Amadou and Mariam: Welcome to Mali

Amadou and Mariam
Welcome to Mali
Nonesuch
2009-03-24

If Amadou and Mariam’s last album felt like a shift in the couple’s career then Welcome to Mali feels like an even greater one. Someone who was disappointed by Dimanche à Bamako might have consoled herself by thinking that the album was a one-off, an aberration, a fling with Manu Chao that didn’t need to be repeated. “They’ll be back to normal after this,” that person might have said. “No more Chao, no more experiments.”
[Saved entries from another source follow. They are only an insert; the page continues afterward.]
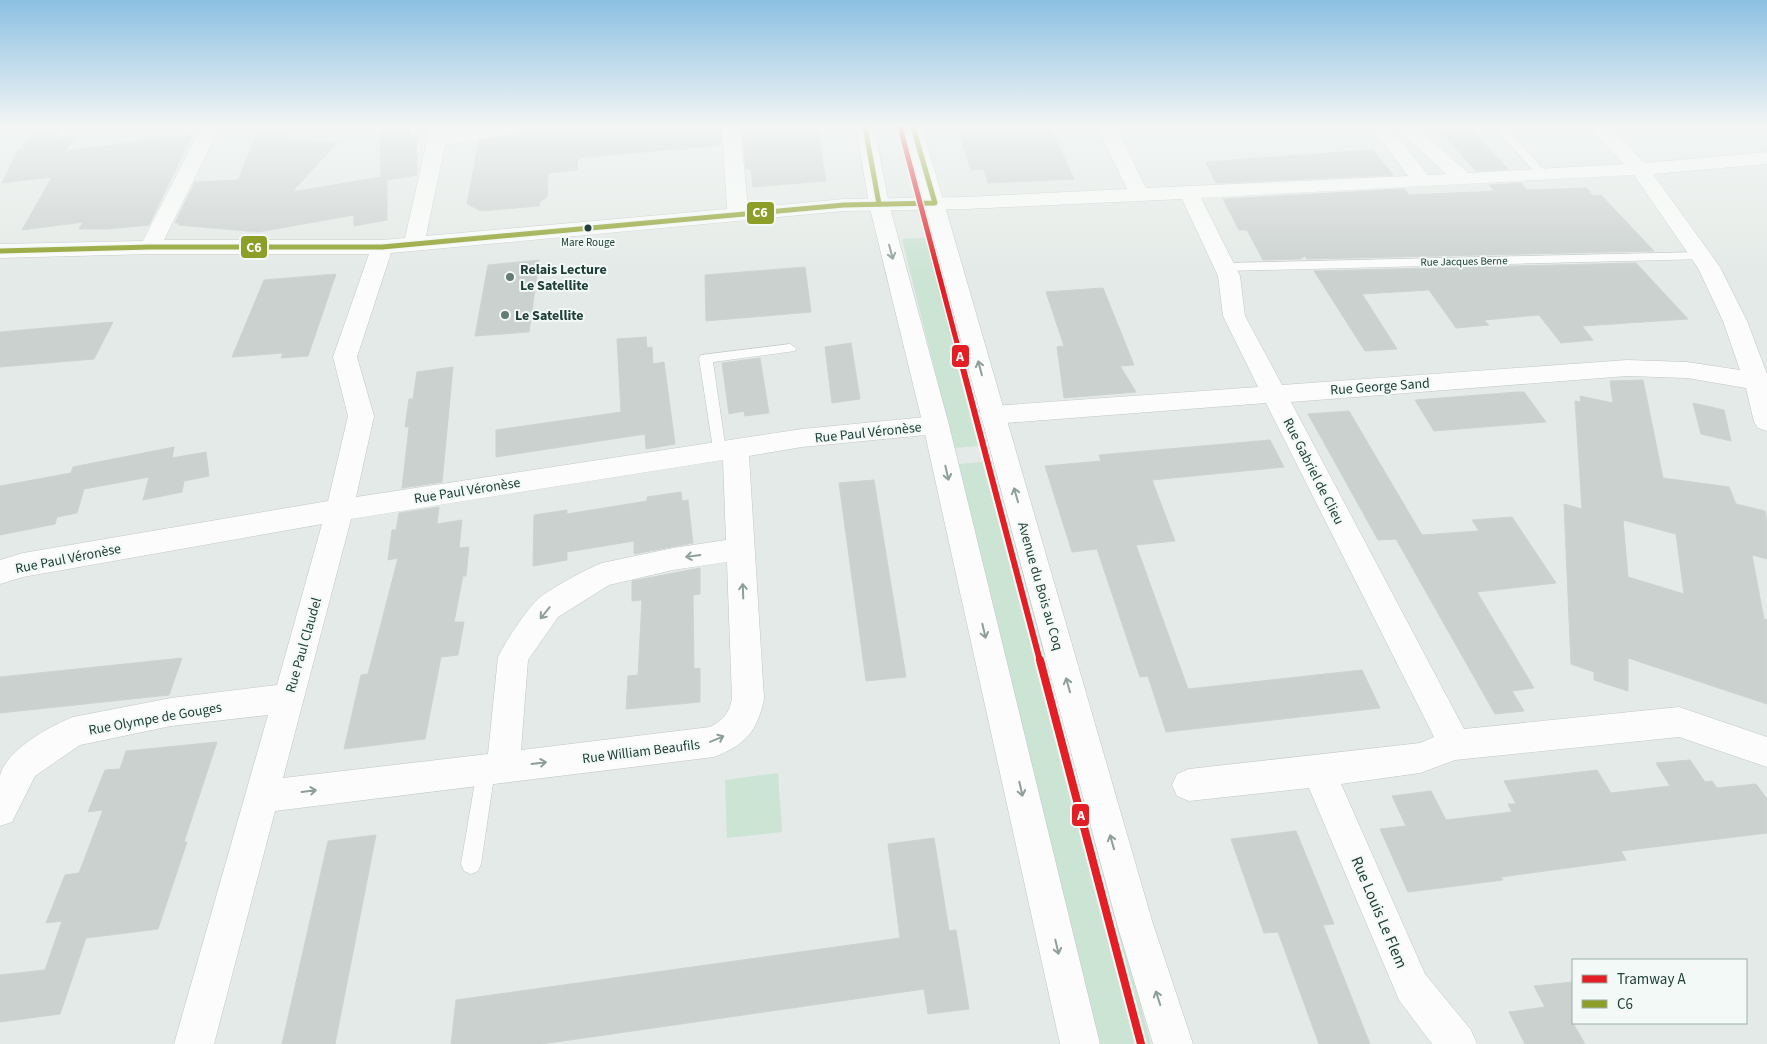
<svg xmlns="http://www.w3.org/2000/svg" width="1767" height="1044" viewBox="0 0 1767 1044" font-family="'Source Sans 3',sans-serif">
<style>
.green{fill:#cce4d4}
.building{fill:#cbd1cf;stroke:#cdd3d0;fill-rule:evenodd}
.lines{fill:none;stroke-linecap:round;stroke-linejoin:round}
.service-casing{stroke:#c1c7c4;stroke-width:1}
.minor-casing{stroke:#c1c7c4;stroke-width:1}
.secondary-casing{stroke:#bfc8c5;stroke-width:1}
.service{fill:#fbfcfb;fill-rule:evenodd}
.minor{fill:#fbfcfb;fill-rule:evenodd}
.secondary{fill:#fbfcfb;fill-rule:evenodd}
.bus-1-casing{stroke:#f2f9f6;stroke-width:8}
.bus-1{stroke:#8e9f29;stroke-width:5}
.tram-1-far2-casing{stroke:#f2f9f6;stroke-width:8}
.tram-1-far1-casing{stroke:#f2f9f6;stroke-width:10}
.tram-1-casing{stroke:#f2f9f6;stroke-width:12}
.tram-1-far2{stroke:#e41e25;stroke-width:5}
.tram-1-far1{stroke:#e41e25;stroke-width:6}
.tram-1{stroke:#e41e25;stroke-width:8}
.oneway{stroke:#8e9e9a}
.bus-dot{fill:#203f38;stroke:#f2f9f6;stroke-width:2}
.poi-dot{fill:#657b75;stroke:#f2f9f6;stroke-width:2}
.labels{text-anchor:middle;stroke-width:4;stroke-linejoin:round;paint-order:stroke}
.far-bus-label{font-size:11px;fill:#203f38;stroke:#f2f9f6}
.far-street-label{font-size:11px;fill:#203f38;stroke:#f2f9f6}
.poi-label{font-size:14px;font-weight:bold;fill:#203f38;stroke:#f2f9f6;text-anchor:start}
.street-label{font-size:14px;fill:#203f38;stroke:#f2f9f6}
.near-street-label{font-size:16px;fill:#203f38;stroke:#f2f9f6}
.line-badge{stroke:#f2f9f6;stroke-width:2}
.badge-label{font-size:14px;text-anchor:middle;font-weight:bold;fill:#fff}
</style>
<rect width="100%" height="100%" fill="#e4eae7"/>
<g class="green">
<path d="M934,237L989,445L954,448L902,239Z"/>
<path d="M993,461L1151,1044H1098L959,464Z"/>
<path d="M778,773L782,832L727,838L725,780Z"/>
</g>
<g class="building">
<path d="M48,127H63L57,139L75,137L65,151L143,141L144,139L192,135L149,225L107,229H79L83,222L22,230L52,177L2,183L18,150H21L25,143H28L36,129Z"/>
<path d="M259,127H290L285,139L337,143L292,192L381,177L380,127H410V136L417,135V175L387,180V220L354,226V215L258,232L178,225L180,223H175L195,182L238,180Z"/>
<path d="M528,127H720L721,145L578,158L577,170L548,173L547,197L540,202L539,206L481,211L467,204L479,141L518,135L525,133Z"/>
<path d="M742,127H817L826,181L753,187L751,169H746Z"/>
<path d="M957,127H1050L1074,179L988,183L984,169L971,170Z"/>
<path d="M1437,127H1469L1508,169L1476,171Z"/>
<path d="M1373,150L1393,175L1216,183L1206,162Z"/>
<path d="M1521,183L1527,190L1587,188L1593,196L1601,195L1654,251L1307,259L1305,256L1300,259L1263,260L1247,230H1239L1223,199L1404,189L1409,195L1495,191L1489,185Z"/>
<path d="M539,260L529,332L475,336L488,265Z"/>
<path d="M1636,263L1688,319L1582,326L1593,340L1561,343L1539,315L1484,320L1489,325L1456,328L1429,290L1362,294L1397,349L1365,351L1314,271Z"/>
<path d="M805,267L811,312L706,321L705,275Z"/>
<path d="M336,274L308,356L281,358L283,353L232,357L264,280Z"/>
<path d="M1103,288L1134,365L1120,366L1136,392L1064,398L1057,347L1064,346L1046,292Z"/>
<path d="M113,322L94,359L0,367V332Z"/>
<path d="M646,337L647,348L652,347L653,364L664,362L675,444L646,449L645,434L496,457V430L621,412L617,339Z"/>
<path d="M851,343L860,399L832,403L825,347Z"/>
<path d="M760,358L769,413L745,416L744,411L729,414L722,363Z"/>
<path d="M453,367L442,482L402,488L409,427H405L409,399H413L417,372Z"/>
<path d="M1643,380L1663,478L1729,487L1736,504L1765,511L1767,522V559L1752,555L1764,619L1767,620V704L1628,658V691L1594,680V672L1571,664L1564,504L1582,509L1575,401L1581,402L1580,396L1613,403L1610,381ZM1623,520L1676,534L1684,594L1628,577Z"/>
<path d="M1518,392H1524L1546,422L1434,431L1415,400Z"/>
<path d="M1693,403L1724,410L1731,441L1701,434Z"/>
<path d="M1349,411L1422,535L1479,531L1472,520L1512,517L1556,583L1477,592L1534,688L1512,691L1524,711L1495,714L1396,539L1378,540L1308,414Z"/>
<path d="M1270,440L1284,467L1152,480L1175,541L1136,545L1188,689L1362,670L1380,708L1166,732L1148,676L1140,677L1097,549L1072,552L1045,466L1101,461L1099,455Z"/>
<path d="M174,447L172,458L206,452L209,476L184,481L182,492L143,500L149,477L84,489L77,513L57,517L55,524L0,535V486L71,473L73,467Z"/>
<path d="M874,480L906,677L866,681L839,483Z"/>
<path d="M681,492L682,501L688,500L693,543L634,554V541L567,552V560L533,566L534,515L567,510V514L647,501V497Z"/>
<path d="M439,507L437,524L462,520L459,548L469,547L466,576H463L454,622H464L458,655L441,657L425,739L344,749L361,675L368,674L398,558L388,560L392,530H396L399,513Z"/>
<path d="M700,568V594L693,595L694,669L700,668V702L626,709L628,676L638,675L642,600L632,601V581Z"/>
<path d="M182,658L169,695L0,713V677Z"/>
<path d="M217,742L184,842H187L158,929L86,938L60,1014L0,1022V975L45,970L62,921L46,923L65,875L79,873L103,810L88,812L105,770L120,769L126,751Z"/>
<path d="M1690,760L1705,782L1712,781L1717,788L1756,784L1767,799V833L1621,851L1626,860L1501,877L1503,880L1408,892L1380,829L1406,826L1392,796L1431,791L1446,820L1512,812L1508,804H1516L1504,781L1597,770L1611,793L1670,786L1656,763Z"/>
<path d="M1296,831L1334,924L1323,925L1370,1044H1319L1278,932L1264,933L1231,839Z"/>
<path d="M376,835L335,1044H282L328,841Z"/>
<path d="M934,838L949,931L956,930L969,1009L928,1014L924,989L542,1044H451L456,1000L900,938L888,844Z"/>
<path d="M1573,982V1023L1585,1044H1525L1509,1012L1545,1007L1534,986Z"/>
</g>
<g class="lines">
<defs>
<g id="service">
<path d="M1494,127H1505L1547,173L1548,175L1547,177H1539Z"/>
<path d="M1702,252L1708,256L1706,259L1226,271L1220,267L1226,263Z"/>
<path d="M790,344L796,348L795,351L713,362L726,451L724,455L719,456L714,455L699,358L701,355Z"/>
<path d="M486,761L492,764L495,770L481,864L478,871L471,874L464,871L461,864L477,770L480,764Z"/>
</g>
<path id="minor" d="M201,127H220L164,240H382L405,238L430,127H448L447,133L482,127H526L524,131L517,133L445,145L426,236L727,209L722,127H740L748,208L844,199L966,197L1127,189L1097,127H1116L1146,188L1408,176L1371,127H1390L1428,175L1446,174L1396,127H1417L1468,173L1624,164L1589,127H1609L1645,163L1767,152V164L1653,174L1720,267L1747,321L1767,374V431L1758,428L1754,422L1746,388L1687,378L1627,376L1291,402L1464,729L1679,707L1767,737V767L1679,737L1455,760L1420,773L1341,784L1425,974L1471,1030L1477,1044H1432L1399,1000L1309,788L1189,801L1177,796L1172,785L1177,774L1189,769L1420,743L1434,737L1266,403L993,424L984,421L980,415L984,409L993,406L1258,387L1223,316L1218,276L1182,199L966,209L844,211L391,253L357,357L374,416L356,497L802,429L936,416L945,418L949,425L945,432L936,434L802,447L749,456L764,699C757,732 745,745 714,757L275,811L214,1044H174L268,715L171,726L80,745L35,776L12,822L0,826C0,812 0,790 0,776C5,751 50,726 73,717L171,698L277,685L322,524L23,577L0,584V560L23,553L328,501L348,416L333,357L369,254H150L0,258V244L143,241ZM1634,175L1698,268L1723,321L1740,370L1687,362L1627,360L1282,385L1245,316L1240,276L1201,198ZM723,460L726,540L673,548L602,563C588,568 548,590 538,599C527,609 504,644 498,657L488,754L283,778L351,519ZM727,562L732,699C729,714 723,720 710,727L521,750L528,660L558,617L609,585L673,570Z"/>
<g id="secondary">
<path d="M856,127H874L889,204L949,425L1100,1044H1060L923,425L869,204Z"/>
<path d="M904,127H922L1153,924L1193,1044H1153L1117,924Z"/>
</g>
</defs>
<use href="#service" class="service-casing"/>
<use href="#minor" class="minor-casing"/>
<use href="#secondary" class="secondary-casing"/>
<use href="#service" class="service"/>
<use href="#minor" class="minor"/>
<use href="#secondary" class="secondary"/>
<defs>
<g id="bus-1">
<path d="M865,127L879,204"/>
<path d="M0,251L150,247H382L844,205L935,203L913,127"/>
</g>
</defs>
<use href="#bus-1" class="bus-1-casing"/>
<use href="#bus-1" class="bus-1"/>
<defs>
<path id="tram-1-far2" d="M900,127L962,362"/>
<path id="tram-1-far1" d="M961,361L1040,661"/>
<path id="tram-1" d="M1040,660L1141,1044"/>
</defs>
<use href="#tram-1-far2" class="tram-1-far2-casing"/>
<use href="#tram-1-far1" class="tram-1-far1-casing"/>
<use href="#tram-1" class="tram-1-casing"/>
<use href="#tram-1-far2" class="tram-1-far2"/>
<use href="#tram-1-far1" class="tram-1-far1"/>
<use href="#tram-1" class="tram-1"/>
</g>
<defs><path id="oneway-shaft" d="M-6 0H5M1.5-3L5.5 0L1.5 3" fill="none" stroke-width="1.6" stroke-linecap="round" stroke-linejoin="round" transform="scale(1.25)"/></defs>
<g class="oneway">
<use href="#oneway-shaft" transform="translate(891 252) rotate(75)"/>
<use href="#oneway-shaft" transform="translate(980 368) rotate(-105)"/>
<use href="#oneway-shaft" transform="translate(947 473) rotate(77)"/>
<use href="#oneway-shaft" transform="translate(1016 495) rotate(-106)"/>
<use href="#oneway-shaft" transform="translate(693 556) rotate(172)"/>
<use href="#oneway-shaft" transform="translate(743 591) rotate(-92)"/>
<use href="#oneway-shaft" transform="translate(545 613) rotate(129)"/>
<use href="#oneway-shaft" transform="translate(984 631) rotate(77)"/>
<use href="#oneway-shaft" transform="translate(1068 685) rotate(-106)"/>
<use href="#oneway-shaft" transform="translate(717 739) rotate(-23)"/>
<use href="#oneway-shaft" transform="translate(539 763) rotate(-7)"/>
<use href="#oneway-shaft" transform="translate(1021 789) rotate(77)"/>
<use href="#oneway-shaft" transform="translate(309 791) rotate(-7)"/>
<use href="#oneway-shaft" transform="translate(1112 842) rotate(-106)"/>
<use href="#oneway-shaft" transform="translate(1057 947) rotate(77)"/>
<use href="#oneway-shaft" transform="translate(1158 998) rotate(-108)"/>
</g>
<linearGradient id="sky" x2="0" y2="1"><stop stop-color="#8cc0e3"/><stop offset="0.46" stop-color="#f3f6f4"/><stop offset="1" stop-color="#f3f6f4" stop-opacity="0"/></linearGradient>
<rect width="1767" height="274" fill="url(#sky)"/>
<circle class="bus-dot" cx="588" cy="228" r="4.5"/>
<g class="poi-dot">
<circle cx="510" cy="277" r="5"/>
<circle cx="505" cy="315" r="5"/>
</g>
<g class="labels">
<g class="far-bus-label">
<text x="588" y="246">Mare Rouge</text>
</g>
<g class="far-street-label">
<text transform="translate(1464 261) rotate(-1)" y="4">Rue Jacques Berne</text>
</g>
<g class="poi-label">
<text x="520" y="274">Relais Lecture<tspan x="520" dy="16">Le Satellite</tspan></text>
<text x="515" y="320">Le Satellite</text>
</g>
<g class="street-label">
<text transform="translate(1380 386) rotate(-4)" y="5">Rue George Sand</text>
<text transform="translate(868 432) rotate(-6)" y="5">Rue Paul Véronèse</text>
<text transform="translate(1314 471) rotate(63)" y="5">Rue Gabriel de Clieu</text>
<text transform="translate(467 490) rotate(-9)" y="5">Rue Paul Véronèse</text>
<text transform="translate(68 558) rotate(-11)" y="5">Rue Paul Véronèse</text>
<text transform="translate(1041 586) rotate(74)" y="5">Avenue du Bois au Coq</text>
<text transform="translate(303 645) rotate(-74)" y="5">Rue Paul Claudel</text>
<text transform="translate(155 718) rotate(-10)" y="5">Rue Olympe de Gouges</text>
<text transform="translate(641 751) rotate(-7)" y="5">Rue William Beaufils</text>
</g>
<g class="near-street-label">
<text transform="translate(1380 912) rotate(67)" y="6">Rue Louis Le Flem</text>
</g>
</g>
<g class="line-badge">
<rect x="746" y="201" width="29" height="24" rx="5" fill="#8e9f29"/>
<rect x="240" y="235" width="28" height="24" rx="5" fill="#8e9f29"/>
<rect x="951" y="344" width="19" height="24" rx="5" fill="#e41e25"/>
<rect x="1071" y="803" width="19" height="24" rx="5" fill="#e41e25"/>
</g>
<g class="badge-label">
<text x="760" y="217">C6</text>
<text x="254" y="252">C6</text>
<text x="960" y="361">A</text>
<text x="1081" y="820">A</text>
</g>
<rect x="1572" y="959" width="175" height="65" fill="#f2f9f6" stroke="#9eafaa"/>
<rect x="1582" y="975" width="25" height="8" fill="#e41e25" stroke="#9eafaa"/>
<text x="1617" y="984" font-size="15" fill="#203f38">Tramway A</text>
<rect x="1582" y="1000" width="25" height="8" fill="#8e9f29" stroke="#9eafaa"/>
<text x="1617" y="1009" font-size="15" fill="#203f38">C6</text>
</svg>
Then Welcome to Mali arrives and the person is stricken with horror. She writes angry letters to Nonesuch. She makes funeral pyres out of Wati. She tears her hair. She weeps. Her idols have collaborated madly again. Not with one person this time, but two, three, four, five. Damon Albarn! Rappers! The old Amadou and Mariam songcraft is there, but nearly everything on top of it is different. She decides that Dimanche à Bamako was not so bad after all. “At least there they only went in one new direction,” she says. “Here they change all the time.”

And I think: Well, why not? Let them change.

Which invites the retort: Fine, but why should we pay for it?

Welcome to Mali is something more than an experiment, and something less than a fully satisfying and coherent album. It has strengths and weaknesses. It is not entirely strong and not entirely weak. It is not entirely anything. The strength, as always, lies in the couple’s songwriting aptitude. If there is such a thing as a catchy-melody gene, then they were both born with it. They’ve been husband and wife for decades, their children are grown, but as soon as they stand in front of a microphone, then they’re young, happy, married just this afternoon, and fizzy with love. That hasn’t changed.

The opening song, “Sabali”, is the one they made with Albarn. Mariam sings, “Sabali, sabali”, her voice squeezed artificially up to a bat-squeak register, while a keyboard rolls and a drum machine goes pat-a-pat. Here are their trademarks: the melody that is simple yet affecting, the lyrics that are heartfelt yet banal, the mixture so apparently natural and unmeditated that it teeters on the brink of being too basic, too much like a nursery rhyme. “Sabali” had the effect on me of a super-sour sweet: pleasurable without being pleasant, a taste that I want to keep putting in my mouth even though I can’t quite explain why I want it there.

The album goes on. There are love songs. Amadou sings one of them in English, which turns out to be a mistake since banalities sound handsomer in French, the Malians’ default European language and the one they usually use in their lyrics. The kindest thing you can say about this is that he’s not alone. When the Canadian-Somalian rapper K’naan arrives to guest star on “Africa”, he invites Africa to go “up and down and round and round” until he stops sounding like a man paying tribute to a continent he loves and starts sounding like a grubby drunk trying to glom onto the nearest waitress before she throws him out.

We’re better off with the shuffling funk jog of “Djuru”, the trumpet-swing of “Compagnon de la Vie”, and with “Bozos”, in which the dry rasp of a ritti matches the same noise in the couple’s voices. The piano and violin that arrive during Amadou’s English-language song are awkward but interesting. This track is not the right place for them, but there’s no reason why this dabble with classical Western music shouldn’t be pushed farther in the future. The same goes for a lot of the things on Welcome to Mali. The album has the feel of a toe being dipped in the water.

Back in the 1990s, Amadou & Mariam launched themselves on a course of solid Mali-blues, pushing new things with each album, eventually planting themselves firmly and plateauing in goodness. Now they seem to be looking for ways to incorporate Western electronic pop — not the very mainstream, thrusting kind, but the offbeat sort that bubbles around the edges of things and attracts loving audiences on blogs runs by people who pride themselves on their ability to discover the unexpected. In the future, Welcome to Mali might look to us the way their 1998 Sou Ni Tile does now: A step on a journey, but not the end of it.